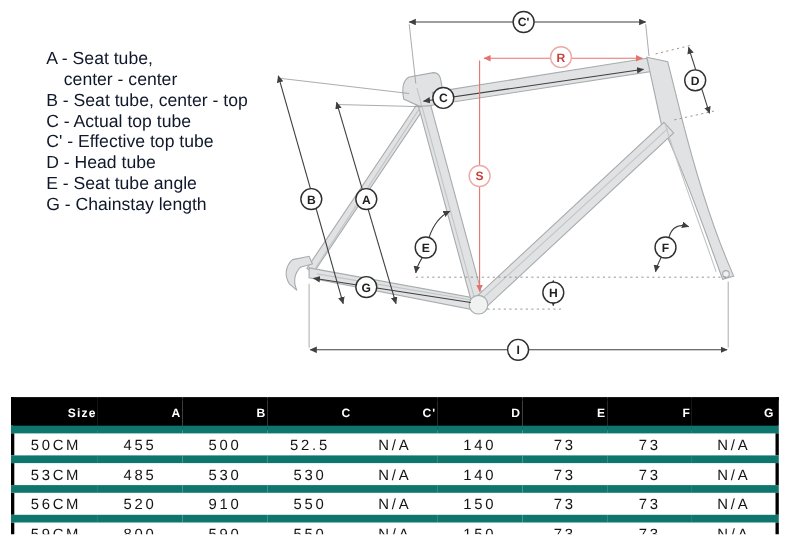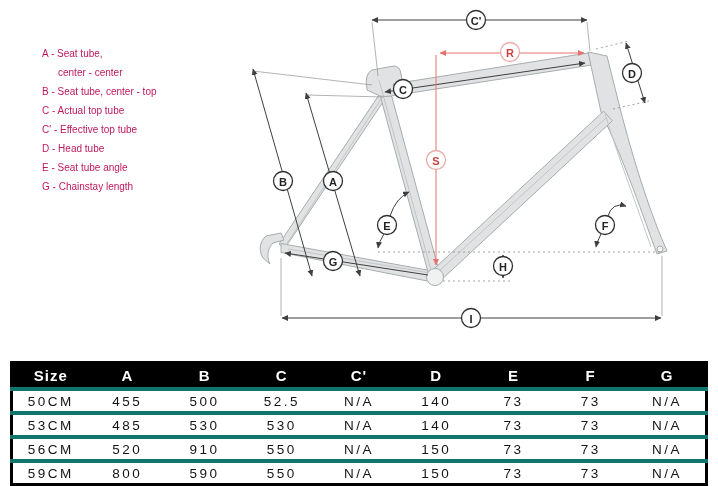"A - Seat tube," .legend { color: #be185d -> #0f172a; font-size: 10px -> 16px }
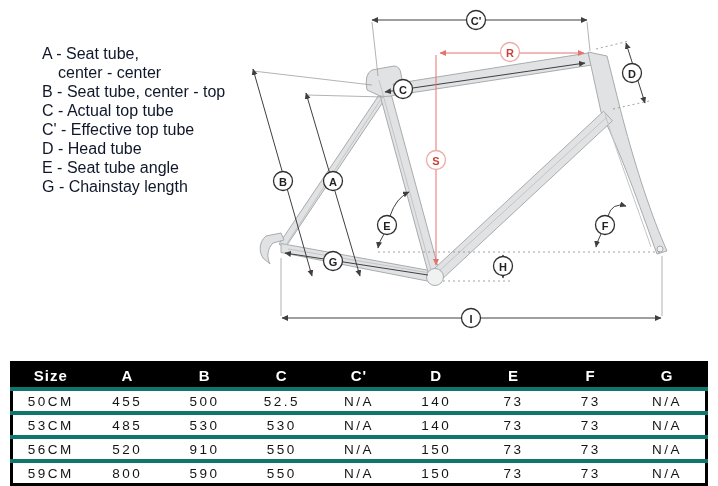"Size" .size-table th { font-size: 15px -> 11px; text-align: center -> right }
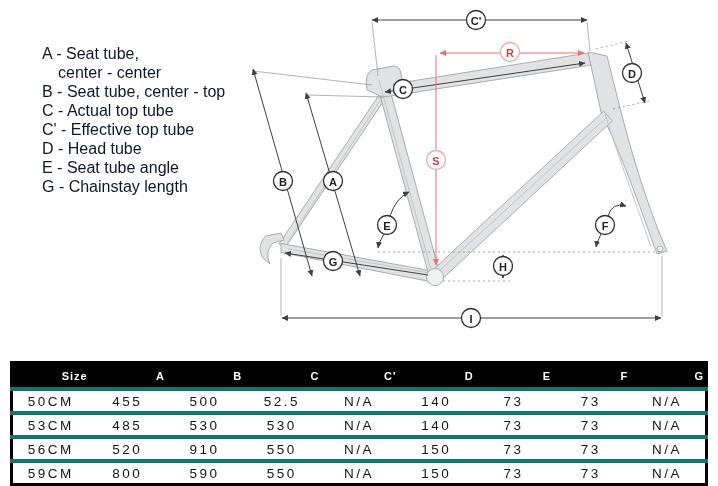"50CM" .size-table td { border-top: 4px solid #0f766e -> 7px solid #0f766e }
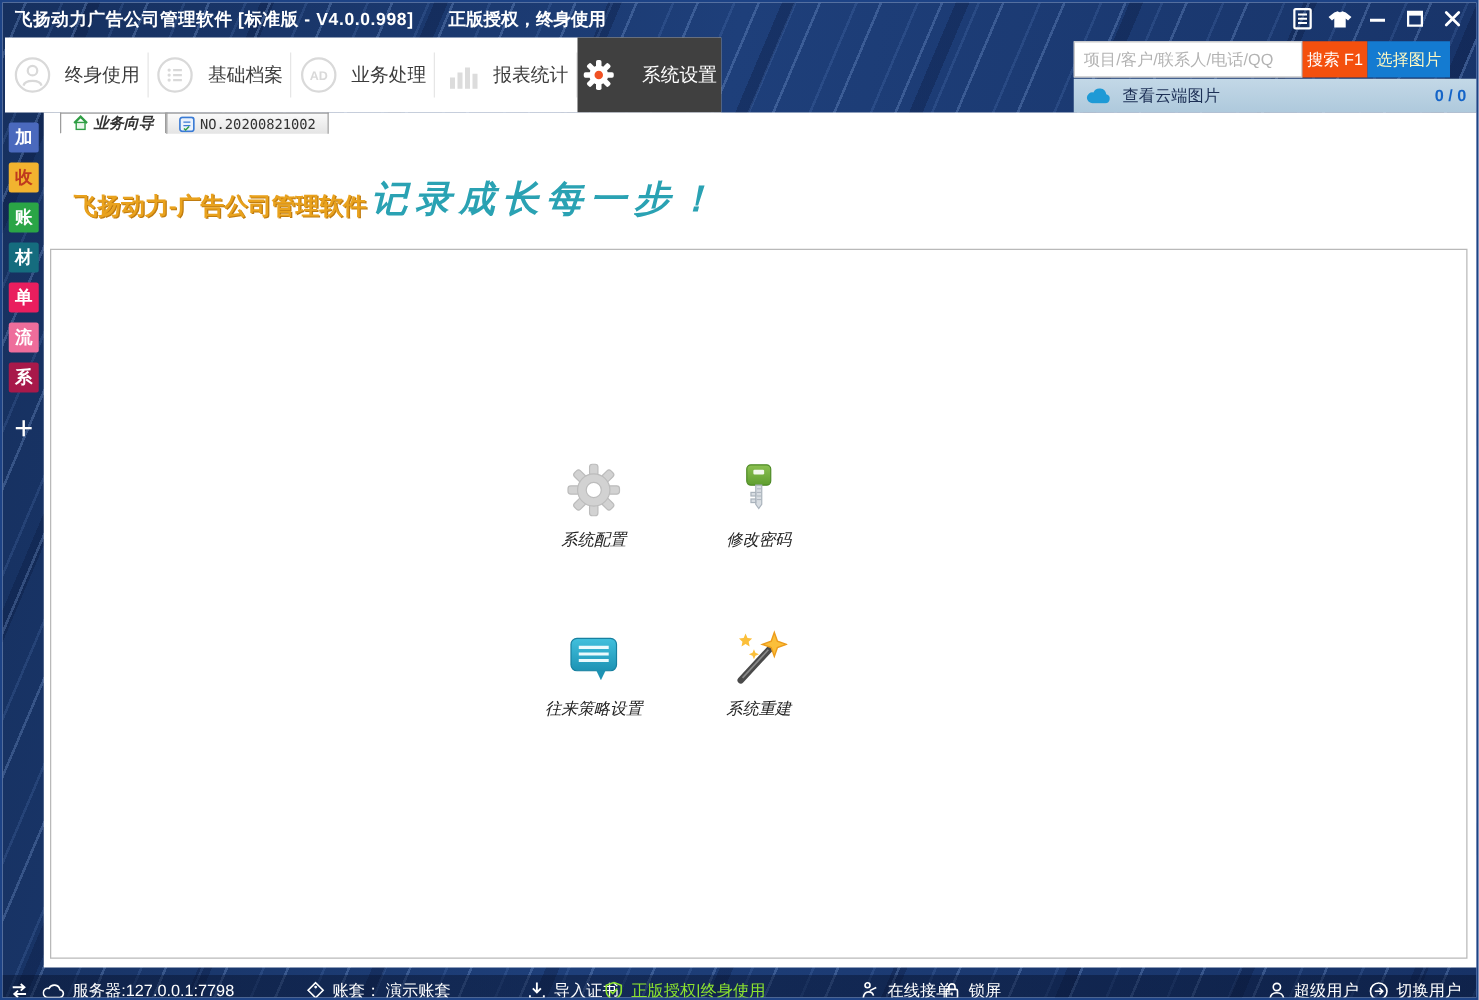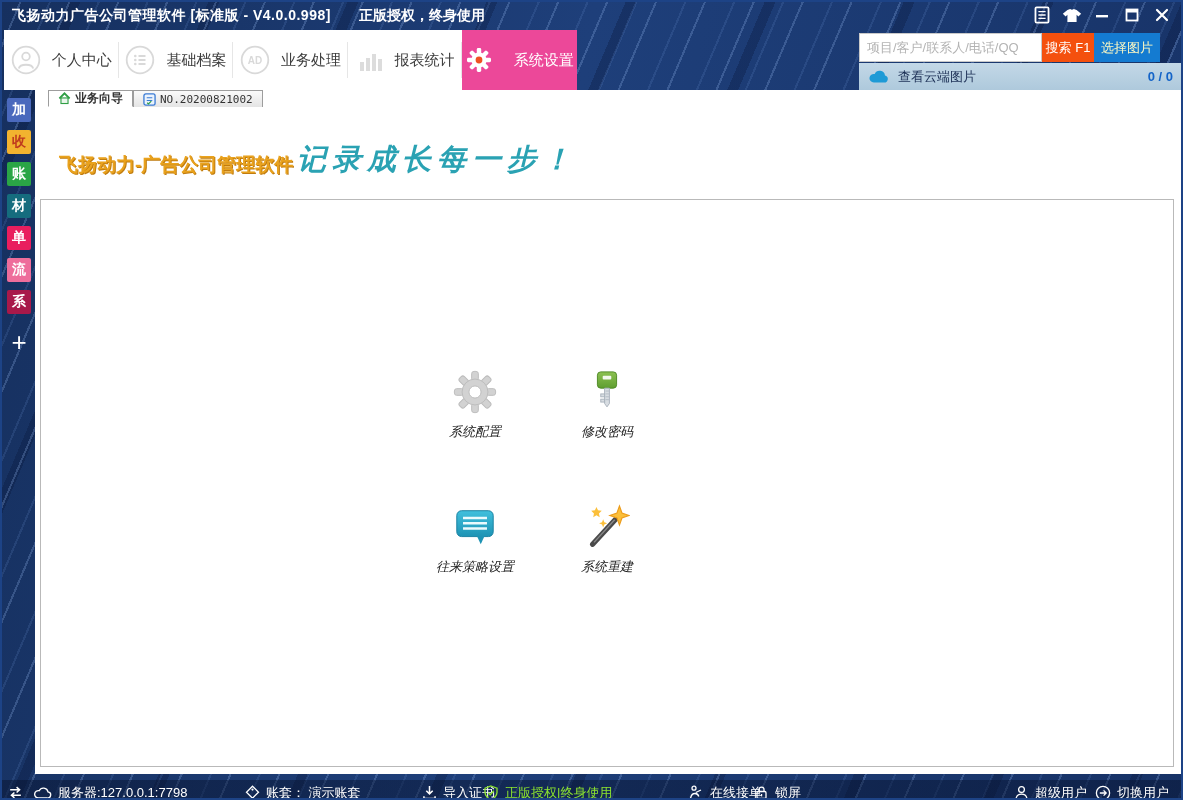"个人中心" span { text: 个人中心 -> 终身使用 }
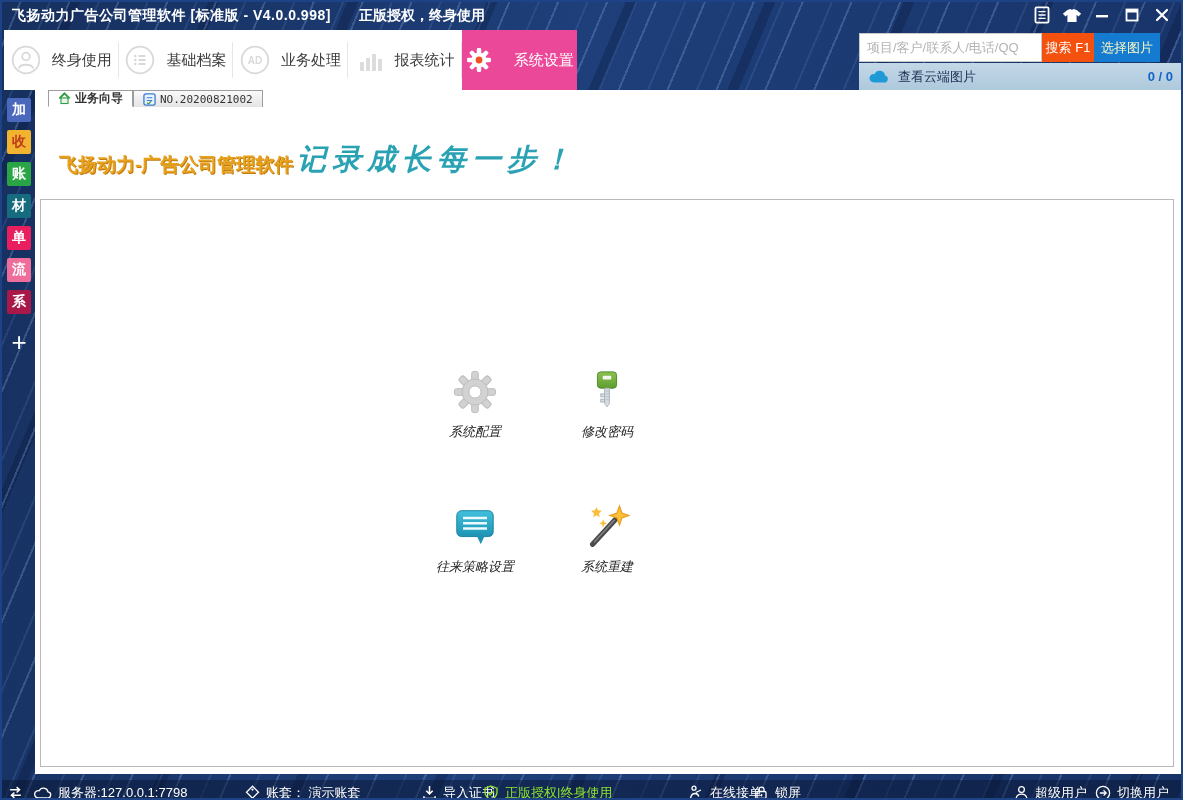"系统设置" .nav-item.active { background: #ec4899 -> #404040 }
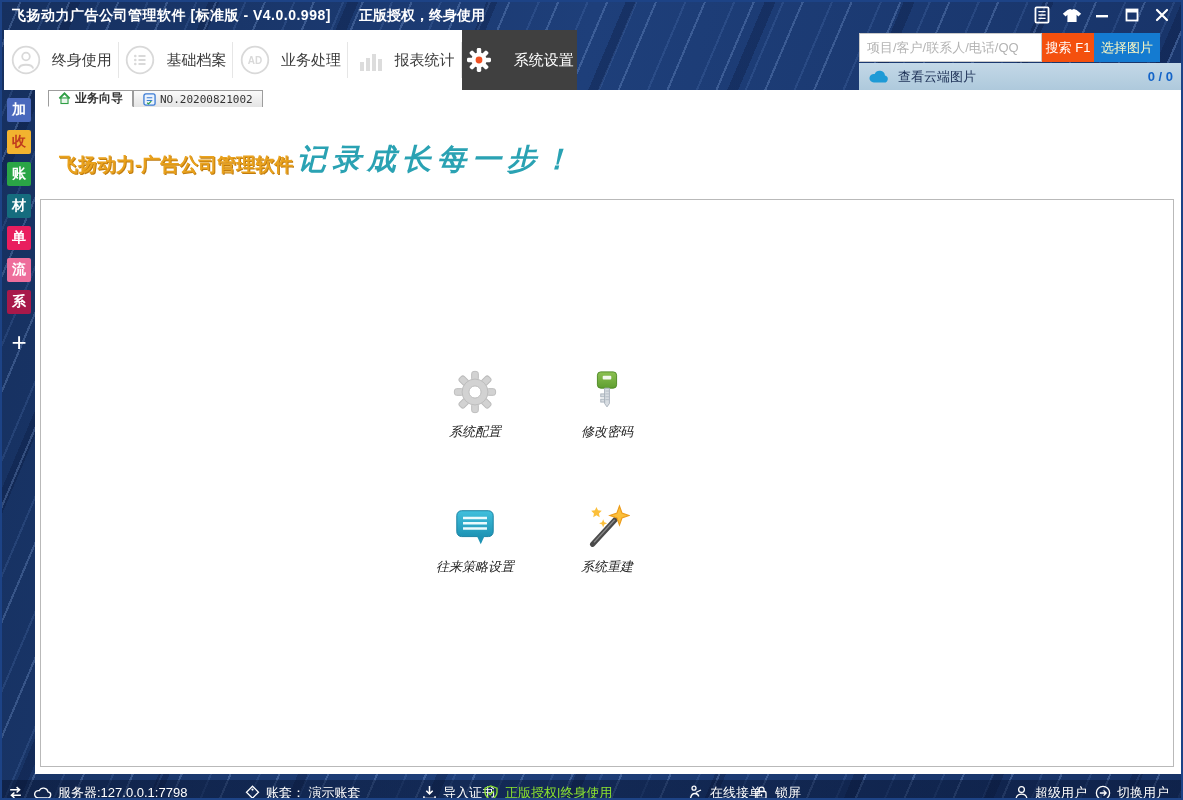"业务向导" .tab.active { font-style: none -> italic }
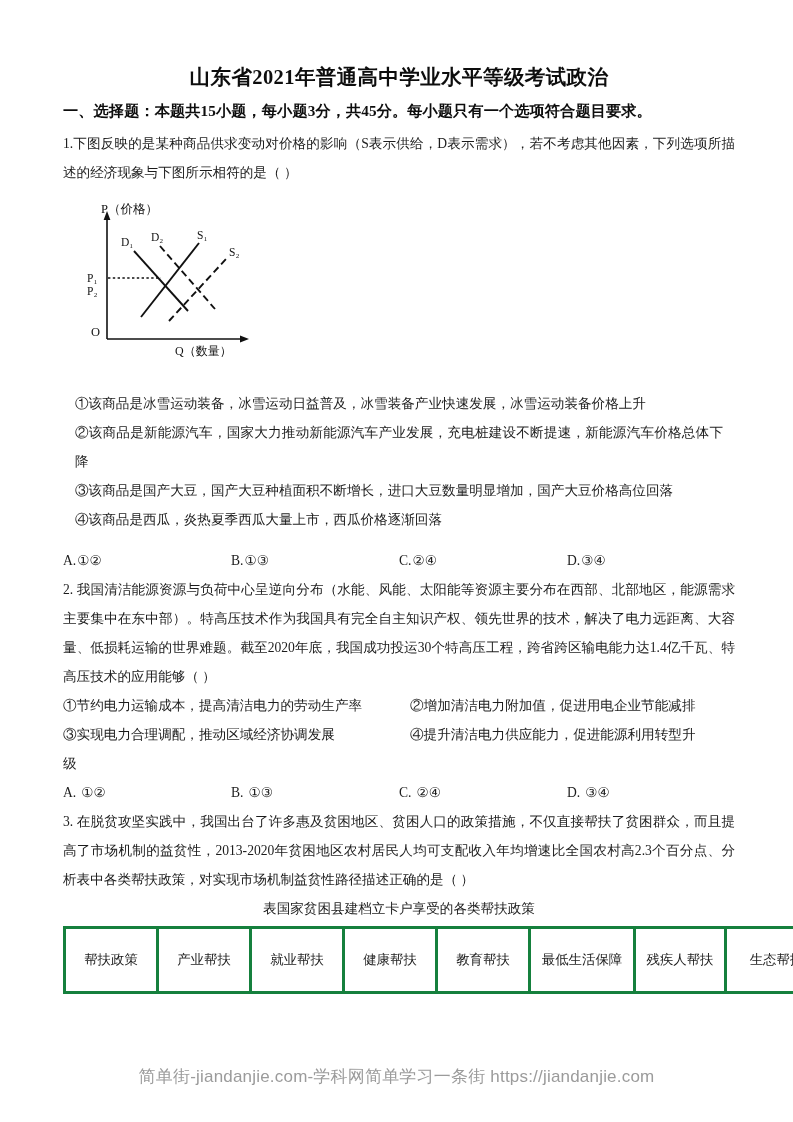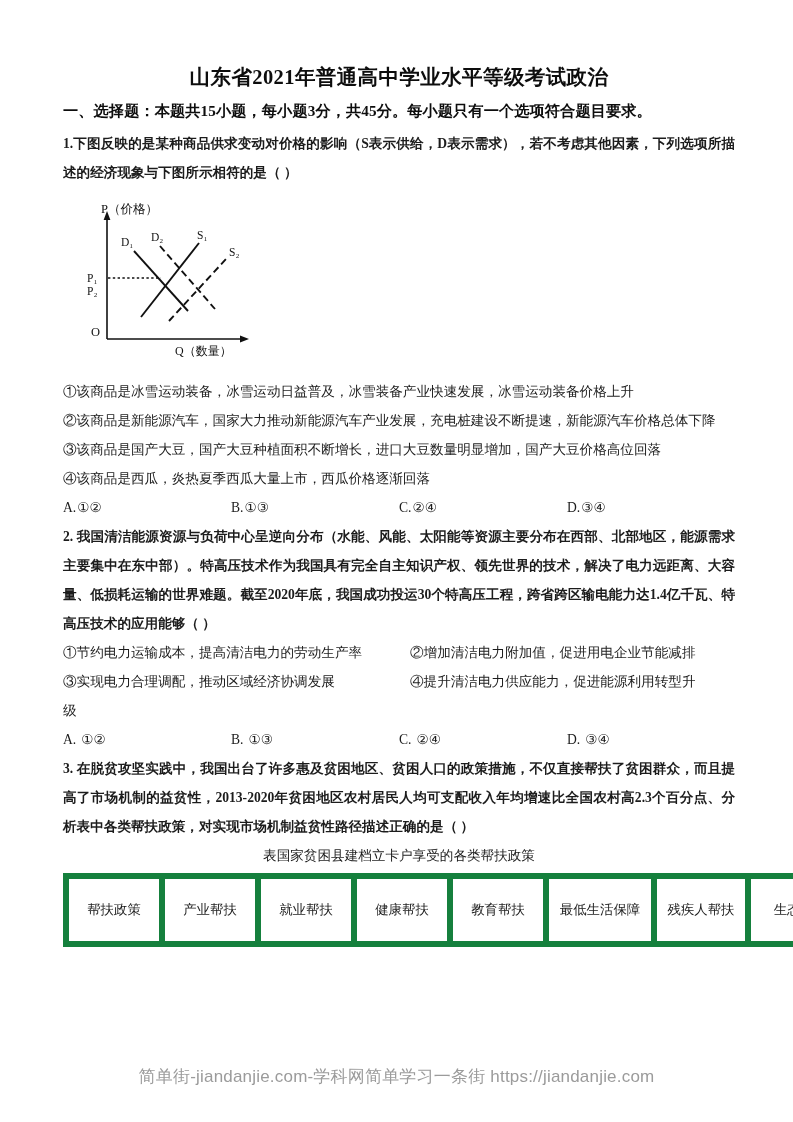"1.下图反映的是某种商品供求变动对价格的影响（S表示供给，D表示需求），若不考虑" .q-stem { font-weight: bold -> none }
----
* [ASSIGNMENT]:
A word-for-word repetition of the data above, without pictures, is the expected answer.

* [TASK ANSWER]:
"A - Seat tube," .legend { color: #be185d -> #0f172a; font-size: 10px -> 16px }
"Size" .size-table th { font-size: 15px -> 11px; text-align: center -> right }
"50CM" .size-table td { border-top: 4px solid #0f766e -> 7px solid #0f766e }
"个人中心" span { text: 个人中心 -> 终身使用 }
"系统设置" .nav-item.active { background: #ec4899 -> #404040 }
"业务向导" .tab.active { font-style: none -> italic }
"1.下图反映的是某种商品供求变动对价格的影响（S表示供给，D表示需求），若不考虑" .q-stem { font-weight: bold -> none }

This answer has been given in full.